• [REQUIREMENT 1]: Update the listing below by reproducing it in full with each "WINKELWAGEN" changed to "SHOPPING CART" and nothing else altered.

Dec. 6th, 2011

alexandraerin: (Default)
THE DAILY REPORT

Happy Saint Nicholas Day!

So, I'm going to make it a regular thing to plan out my week on Monday or Tuesday... Monday is my housemate's day off which makes it kind of unpredictable as far as working goes. Sometimes stuff's going on here that makes it hard to get things done, sometimes I have an opportunity to run necessary or useful errands that I can't do later in the week, etc.

But I should be able to at least do a few small things, or one medium thing, and make a plan for the rest of the week.

Also, task lists are coming back. Task lists are useful, but because I don't think in bullet points they keep drifting back into rambling descriptions of my plans. So I'm separating them out... my daily posts will include a discussion of plans when appropriate, and separately I'll have a tasks lists post.

STATE OF THE ME

Moderate insomnia last night, followed by some decent sleep.

DREAMS FROM LAST NIGHT

None notable.

PLANS

Plan For The Week, Non-Writing

So, as part of my routine building and life improvement, I'm going to be engaging in a program of what my new favorite blogger calls "habitat unfucking". I'm going to spend five minutes on a timer cleaning up my living space today. 10 minutes tomorrow. Thursday, it's going to be twenty minutes. Friday, it's going to be an hour split up into twenty minutes on the clock, ten minutes off. And then that's going to be my daily clean-up routine. One hour a day. When there's not that much to do in my immediate living space, I'll devote the same time to somewhere else.

• [SOURCE DATA]:
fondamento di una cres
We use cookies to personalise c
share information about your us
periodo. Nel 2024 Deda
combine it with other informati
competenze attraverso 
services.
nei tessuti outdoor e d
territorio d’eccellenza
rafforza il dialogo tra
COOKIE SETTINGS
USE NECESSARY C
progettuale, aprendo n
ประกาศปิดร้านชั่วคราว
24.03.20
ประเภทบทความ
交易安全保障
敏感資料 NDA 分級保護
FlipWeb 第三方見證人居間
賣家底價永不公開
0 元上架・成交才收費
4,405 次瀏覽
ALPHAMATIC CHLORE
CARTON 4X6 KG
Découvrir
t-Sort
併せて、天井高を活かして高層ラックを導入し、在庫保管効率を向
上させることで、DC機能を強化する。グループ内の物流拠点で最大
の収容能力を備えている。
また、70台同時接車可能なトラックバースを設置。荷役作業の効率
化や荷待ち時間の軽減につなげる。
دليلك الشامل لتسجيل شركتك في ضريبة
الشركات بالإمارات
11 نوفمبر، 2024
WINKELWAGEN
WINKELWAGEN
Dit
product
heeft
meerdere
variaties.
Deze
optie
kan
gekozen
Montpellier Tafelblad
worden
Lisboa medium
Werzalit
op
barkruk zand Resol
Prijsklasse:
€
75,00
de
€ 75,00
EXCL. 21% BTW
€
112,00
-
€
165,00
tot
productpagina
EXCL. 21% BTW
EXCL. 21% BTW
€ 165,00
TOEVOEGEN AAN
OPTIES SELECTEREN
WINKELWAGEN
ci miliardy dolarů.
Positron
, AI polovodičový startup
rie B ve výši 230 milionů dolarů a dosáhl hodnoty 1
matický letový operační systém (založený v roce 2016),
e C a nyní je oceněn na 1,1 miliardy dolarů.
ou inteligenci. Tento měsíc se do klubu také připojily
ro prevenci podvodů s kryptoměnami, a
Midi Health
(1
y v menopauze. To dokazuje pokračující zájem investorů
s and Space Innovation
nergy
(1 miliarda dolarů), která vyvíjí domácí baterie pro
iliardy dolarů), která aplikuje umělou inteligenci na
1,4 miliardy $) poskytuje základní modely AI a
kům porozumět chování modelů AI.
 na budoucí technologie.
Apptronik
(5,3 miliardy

• [REQUIREMENT 2]: Write what comes next in the daily report about planning the week, starting right after its final sentence.

• [TASK RESPONSE 1]:
fondamento di una cres
We use cookies to personalise c
share information about your us
periodo. Nel 2024 Deda
combine it with other informati
competenze attraverso 
services.
nei tessuti outdoor e d
territorio d’eccellenza
rafforza il dialogo tra
COOKIE SETTINGS
USE NECESSARY C
progettuale, aprendo n
ประกาศปิดร้านชั่วคราว
24.03.20
ประเภทบทความ
交易安全保障
敏感資料 NDA 分級保護
FlipWeb 第三方見證人居間
賣家底價永不公開
0 元上架・成交才收費
4,405 次瀏覽
ALPHAMATIC CHLORE
CARTON 4X6 KG
Découvrir
t-Sort
併せて、天井高を活かして高層ラックを導入し、在庫保管効率を向
上させることで、DC機能を強化する。グループ内の物流拠点で最大
の収容能力を備えている。
また、70台同時接車可能なトラックバースを設置。荷役作業の効率
化や荷待ち時間の軽減につなげる。
دليلك الشامل لتسجيل شركتك في ضريبة
الشركات بالإمارات
11 نوفمبر، 2024
SHOPPING CART
SHOPPING CART
Dit
product
heeft
meerdere
variaties.
Deze
optie
kan
gekozen
Montpellier Tafelblad
worden
Lisboa medium
Werzalit
op
barkruk zand Resol
Prijsklasse:
€
75,00
de
€ 75,00
EXCL. 21% BTW
€
112,00
-
€
165,00
tot
productpagina
EXCL. 21% BTW
EXCL. 21% BTW
€ 165,00
TOEVOEGEN AAN
OPTIES SELECTEREN
SHOPPING CART
ci miliardy dolarů.
Positron
, AI polovodičový startup
rie B ve výši 230 milionů dolarů a dosáhl hodnoty 1
matický letový operační systém (založený v roce 2016),
e C a nyní je oceněn na 1,1 miliardy dolarů.
ou inteligenci. Tento měsíc se do klubu také připojily
ro prevenci podvodů s kryptoměnami, a
Midi Health
(1
y v menopauze. To dokazuje pokračující zájem investorů
s and Space Innovation
nergy
(1 miliarda dolarů), která vyvíjí domácí baterie pro
iliardy dolarů), která aplikuje umělou inteligenci na
1,4 miliardy $) poskytuje základní modely AI a
kům porozumět chování modelů AI.
 na budoucí technologie.
Apptronik
(5,3 miliardy

• [TASK RESPONSE 2]:
The hour a day that this gives me of structured time that's not on the computer will also help me creatively. During the part of the week where I'm building up to that, I'm going to be doing my time as part of an enforced hour of AFK.

Plan For The Week, Writing

Instead of alternating an hour on and an hour off, I'm going to be spending an hour preparing to write every day (AFK, doing nothing but listening to music and thinking) and then write using the 20/10 method (20 minutes on, 10 minutes off) for a minimum of two a day, every day.

Now, that is only 80 minutes of actual writing, but this is my foundation, not my roof. When the words aren't coming, this will either be the thing that jumpstarts them or my way of scraping out a thousand words or so anyway. When the words are flowing, this will let me get a really good start and then I can spend time writing/revising at a more leisurely pace.

Weekends will have a one hour minimum. Monday... I'll see how Mondays go.

The point of putting these hours on the schedule is to give myself a writing schedule that has hard numbers like my production schedule. It wouldn't work to try to conform to an absolute strict schedule about hours and number of words, but it doesn't work to not have any.

And as a final note on these hours: I'm not tying them to any particular thing. It can be an hour of writing flash, an hour of writing Tales of MU, an hour of writing Riley... in fact, since my job for those 20 minute intervals is to just write, I'll switch to something different if I get stuck.

This is an experiment, so any and all of this are subject to change based on results.

Plans For Today

I have an Other Tales and a FIM on the schedule for today. I do not have a lot of margin of error for either one. If I need to, I'll push the OT back to tomorrow, which is when I think a lot of people will be looking for it anyway. The schedule I have posted on the website will I think ultimately be the best/easiest one, but I need to smooth out the end of the month before crowding up the first week of the month.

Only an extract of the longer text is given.